Today, The New Yorker published a fascinating expose by Evan Osnos, called “Getty Family Trust Issues.” The article traces the decision of a whistleblower, “a disgruntled wealth manager” to expose how the descendants of oil tycoon J. Paul Getty use Nevada trusts to avoid California taxes.
Much of what we know about the global hidden wealth system comes from leaks from within the wealth defense industry, the wealth managers and tax attorneys that facilitate the wealth vanishing act for their billionaire clients. As I wrote in my book, The Wealth Hoarders: How Billionaires Pay Millions to Hide Trillions, this enabling class has helped sequester trillions of dollars in trusts, anonymous shell companies and offshore tax havens.
The 2016 Panama Papers and the 2021 Pandora Papers were both the result of massive data leaks from inside wealth management firms, reported by the courageous global journalists connected to the International Consortium of investigative journalists.
The Getty disclosure comes from a wrongful termination lawsuit, which along with divorce is another way that the light occasionally shines into this shadowy world. Wealth advisor Marlena Sonn worked for several members of the Getty family for eight years, advising them on socially responsible strategies for their investments. But she was troubled by the Getty family use of Nevada-based trusts and a Reno-based family office, to maintain the fiction that family members did not live in higher-tax California. When she suggested that they pay their California tax obligations, she was fired. The full family gossip is well chronicled in The New Yorker piece.
Readers of Inequality.org have read our analysis about family offices, dynasty trusts, wealth dynasties, and more. Here are a few important take-aways from the fantastic reporting of Evan Osnos.
We are now living through the “golden age of tax avoidance” thanks to both the increasing concentration of wealth and the expansion of the “wealth defense industry,” a class that focuses on aggressive tax avoidance and dynastic wealth succession. We estimate more than $30 trillion globally is sequestered by the wealthiest people on the planet, money that societies could be taxing and investing to broaden opportunity for everyone else.
The United States has become a premier tax haven thanks in part to the manipulation of U.S. trust law. Trusts are a lynch-pin in the wealth hiding apparatus. They are an antiquated ownership system that professional enablers have morphed and manipulated to serve the needs of their wealthy clients (Learn more here).
One important analytical point not included in The New Yorker piece is that the wealth defense industry has captured a number of U.S. states and lobbied for changes in trust law. These wealth advisors proclaim that they are helping their clients obey the law. But they are actively writing new legislation and lobbying to have them installed.
A powerful case in point: last week investigative journalists in Florida uncovered how the Walton family, descendants of Wal-Mart founder Sam Walton, hired tax lawyers and lobbyists to change Florida state family trust law to allow their trusts to exist for a thousand years and have less disclosure obligations. Governor Rick Desantis, after receiving contributions from Walton-backed intermediaries, dutifully signed the trust changes into law over the summer of 2022.

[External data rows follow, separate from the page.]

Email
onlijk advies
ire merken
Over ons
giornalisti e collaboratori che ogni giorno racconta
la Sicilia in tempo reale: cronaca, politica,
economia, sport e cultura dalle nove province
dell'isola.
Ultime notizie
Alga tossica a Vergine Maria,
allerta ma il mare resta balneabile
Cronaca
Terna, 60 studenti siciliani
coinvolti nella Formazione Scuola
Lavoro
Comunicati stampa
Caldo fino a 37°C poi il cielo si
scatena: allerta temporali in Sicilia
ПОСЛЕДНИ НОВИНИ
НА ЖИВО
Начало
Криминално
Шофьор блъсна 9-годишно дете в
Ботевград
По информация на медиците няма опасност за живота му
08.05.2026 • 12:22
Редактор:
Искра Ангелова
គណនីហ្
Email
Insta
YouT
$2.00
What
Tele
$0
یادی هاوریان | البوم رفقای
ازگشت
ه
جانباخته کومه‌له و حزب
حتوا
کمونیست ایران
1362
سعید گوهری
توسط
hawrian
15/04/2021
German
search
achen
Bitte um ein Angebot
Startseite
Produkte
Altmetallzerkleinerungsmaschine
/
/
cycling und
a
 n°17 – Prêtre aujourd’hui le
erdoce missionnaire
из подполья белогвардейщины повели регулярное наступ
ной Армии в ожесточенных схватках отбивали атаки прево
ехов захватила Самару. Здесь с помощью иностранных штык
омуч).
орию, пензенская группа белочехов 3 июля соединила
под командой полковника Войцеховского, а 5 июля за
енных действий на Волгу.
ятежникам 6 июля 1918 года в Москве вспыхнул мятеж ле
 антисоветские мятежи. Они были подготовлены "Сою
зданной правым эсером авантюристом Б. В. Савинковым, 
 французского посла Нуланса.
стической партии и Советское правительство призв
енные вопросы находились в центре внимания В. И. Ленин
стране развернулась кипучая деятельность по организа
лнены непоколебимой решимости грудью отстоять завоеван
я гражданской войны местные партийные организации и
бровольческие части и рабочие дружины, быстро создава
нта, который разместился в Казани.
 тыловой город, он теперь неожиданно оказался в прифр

We’ve heard how South Dakota has become a global destination for billionaires wanting to set up dynasty trusts. There are over a dozen states actively changing their state laws to compete for global trust business. In the 2022 report, Billionaire Enabler States: How U.S. States Captured by the Trust Industry Help the World’s Wealthy Hide Their Money, Kalena Thomhave and I document how the Nevada trust law changes came about.
Nevada has worked to compete with South Dakota and become the “Delaware of the west,” attracting corporation formation and not levying corporate or income taxation. Nevada also extended their state rule against perpetuities so trusts can exist for 375 years and not have to report beneficiaries. They have worked to keep information sealed about trusts, passing a law in 2009 to exempt trust company documents from public disclosure. They are possibly the only state that does not cooperate with the IRS in sharing data, a vestige from the state’s secrecy around the gambling industry. California is the opposite, with progressive income and corporate taxation and no exotic manipulations of trust law.
This trust system is purposely complicated. Complexity is the bread and butter of the wealth defense industry, who often layer multiple ownership systems to hide the transactions. As former Senator Carl Levin used to say, “enough with the MEGO (My Eyes Glaze Over) Trusts,” designed to skirt the law.
But as we argue in our report, Billionaire Enabler States, this system can be fixed. The Biden administration has taken an important step in investing in tax enforcement, especially shutting down some of the manipulations of trust law. The GOP House voted recently to rollback tax enforcement but without Senate action the tax agency’s ability to oversee the shell games of the super-rich will be strengthened.
In our report, we propose that federal lawmakers pass legislation to shut down the race between states in manipulating trust law. This includes creating a federal “rule against perpetuities’ to limit the lifespan of trusts and a federal registry for trusts that discloses beneficiaries.
In 2020, Congress passed the Corporate Transparency Act that requires the disclosure of beneficial ownership of corporations and shell companies. The law could be extended to include oversight of trusts. IPS Associate Fellow Bob Lord, who is quoted at length in The New Yorker article, argues that Congress should reduce the attractiveness of trusts by levying an excise tax on trust assets, say over $25 million.
The more we learn from courageous whistleblowers like Marlena Sonn, the more outrage and pressure will build to reform trust law and eliminate the games that the Waltons and the Gettys are playing.